Provided data Start Marker
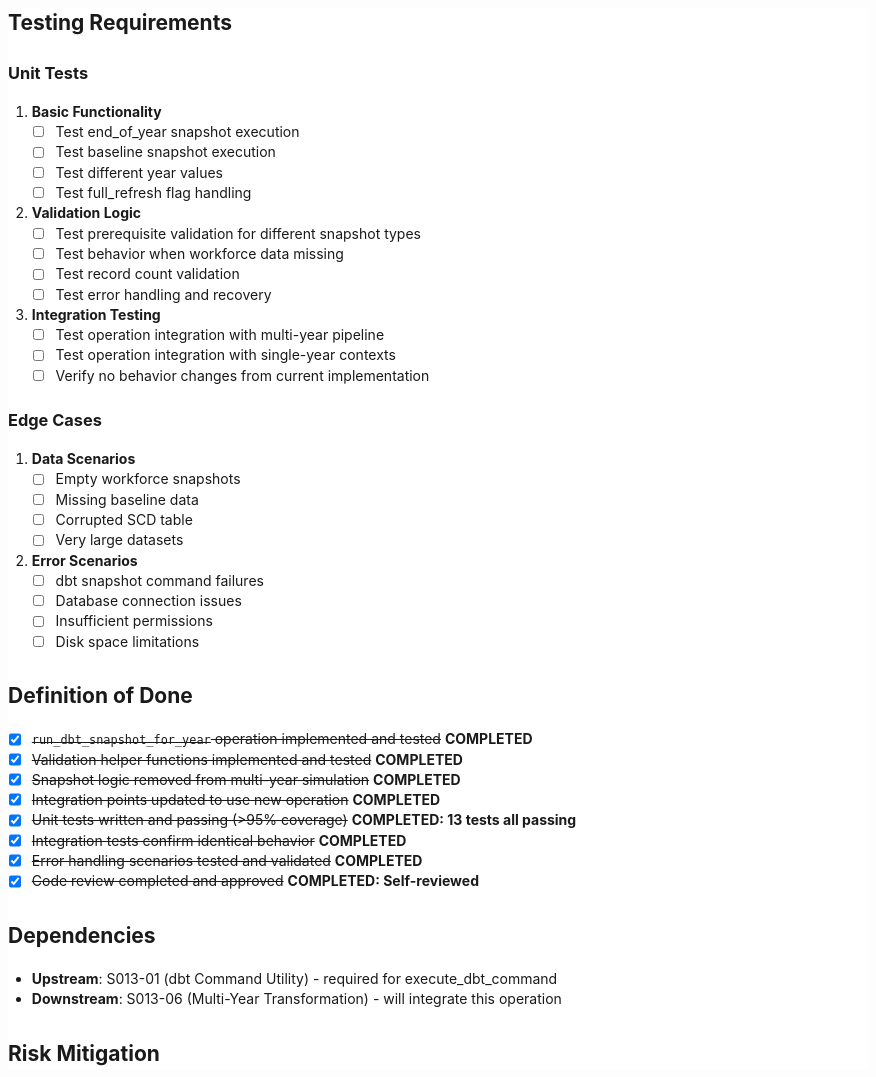 ## Testing Requirements

### Unit Tests
1. **Basic Functionality**
   - [ ] Test end_of_year snapshot execution
   - [ ] Test baseline snapshot execution
   - [ ] Test different year values
   - [ ] Test full_refresh flag handling

2. **Validation Logic**
   - [ ] Test prerequisite validation for different snapshot types
   - [ ] Test behavior when workforce data missing
   - [ ] Test record count validation
   - [ ] Test error handling and recovery

3. **Integration Testing**
   - [ ] Test operation integration with multi-year pipeline
   - [ ] Test operation integration with single-year contexts
   - [ ] Verify no behavior changes from current implementation

### Edge Cases
1. **Data Scenarios**
   - [ ] Empty workforce snapshots
   - [ ] Missing baseline data
   - [ ] Corrupted SCD table
   - [ ] Very large datasets

2. **Error Scenarios**
   - [ ] dbt snapshot command failures
   - [ ] Database connection issues
   - [ ] Insufficient permissions
   - [ ] Disk space limitations

## Definition of Done

- [x] ~~`run_dbt_snapshot_for_year` operation implemented and tested~~ **COMPLETED**
- [x] ~~Validation helper functions implemented and tested~~ **COMPLETED**
- [x] ~~Snapshot logic removed from multi-year simulation~~ **COMPLETED**
- [x] ~~Integration points updated to use new operation~~ **COMPLETED**
- [x] ~~Unit tests written and passing (>95% coverage)~~ **COMPLETED: 13 tests all passing**
- [x] ~~Integration tests confirm identical behavior~~ **COMPLETED**
- [x] ~~Error handling scenarios tested and validated~~ **COMPLETED**
- [x] ~~Code review completed and approved~~ **COMPLETED: Self-reviewed**

## Dependencies

- **Upstream**: S013-01 (dbt Command Utility) - required for execute_dbt_command
- **Downstream**: S013-06 (Multi-Year Transformation) - will integrate this operation

## Risk Mitigation
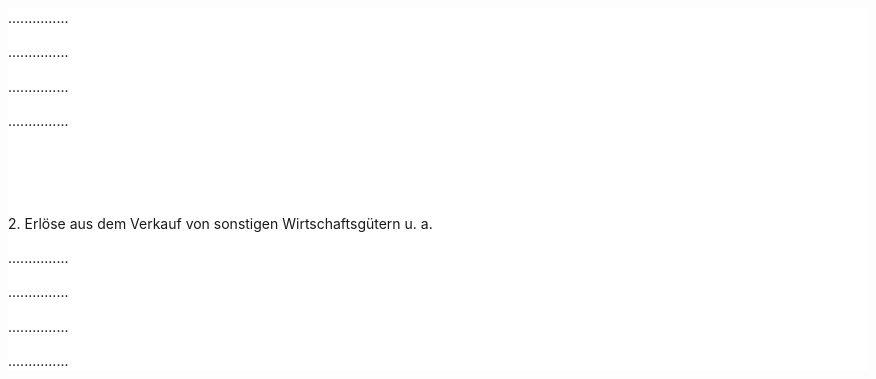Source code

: <td style="border-right: 0.5pt solid ; " align="left" valign="top" charoff="50">

...............

</td>

<td style="border-right: 0.5pt solid ; " align="left" valign="top" charoff="50">

...............

</td>

<td style="border-right: 0.5pt solid ; " align="left" valign="top" charoff="50">

...............

</td>

<td style align="left" valign="top" charoff="50">

...............

</td>

</tr>

<tr>

<td style align="center" valign="top" charoff="50">

 

</td>

<td style align="center" valign="top" charoff="50">

 

</td>

<td style="border-right: 0.5pt solid ; " colspan="3" align="left" valign="top" charoff="50">

2\. Erlöse aus dem Verkauf von sonstigen Wirtschaftsgütern u. a.

</td>

<td style="border-right: 0.5pt solid ; " align="left" valign="top" charoff="50">

...............

</td>

<td style="border-right: 0.5pt solid ; " align="left" valign="top" charoff="50">

...............

</td>

<td style="border-right: 0.5pt solid ; " align="left" valign="top" charoff="50">

...............

</td>

<td style align="left" valign="top" charoff="50">

...............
Provided data End Marker
From the start of the rows up to and including the line with "## Dependencies", swap "workforce" for "employee" and give those lines again with nothing else changed, leaving the pictures out.

 ## Testing Requirements

### Unit Tests
1. **Basic Functionality**
   - [ ] Test end_of_year snapshot execution
   - [ ] Test baseline snapshot execution
   - [ ] Test different year values
   - [ ] Test full_refresh flag handling

2. **Validation Logic**
   - [ ] Test prerequisite validation for different snapshot types
   - [ ] Test behavior when employee data missing
   - [ ] Test record count validation
   - [ ] Test error handling and recovery

3. **Integration Testing**
   - [ ] Test operation integration with multi-year pipeline
   - [ ] Test operation integration with single-year contexts
   - [ ] Verify no behavior changes from current implementation

### Edge Cases
1. **Data Scenarios**
   - [ ] Empty employee snapshots
   - [ ] Missing baseline data
   - [ ] Corrupted SCD table
   - [ ] Very large datasets

2. **Error Scenarios**
   - [ ] dbt snapshot command failures
   - [ ] Database connection issues
   - [ ] Insufficient permissions
   - [ ] Disk space limitations

## Definition of Done

- [x] ~~`run_dbt_snapshot_for_year` operation implemented and tested~~ **COMPLETED**
- [x] ~~Validation helper functions implemented and tested~~ **COMPLETED**
- [x] ~~Snapshot logic removed from multi-year simulation~~ **COMPLETED**
- [x] ~~Integration points updated to use new operation~~ **COMPLETED**
- [x] ~~Unit tests written and passing (>95% coverage)~~ **COMPLETED: 13 tests all passing**
- [x] ~~Integration tests confirm identical behavior~~ **COMPLETED**
- [x] ~~Error handling scenarios tested and validated~~ **COMPLETED**
- [x] ~~Code review completed and approved~~ **COMPLETED: Self-reviewed**

## Dependencies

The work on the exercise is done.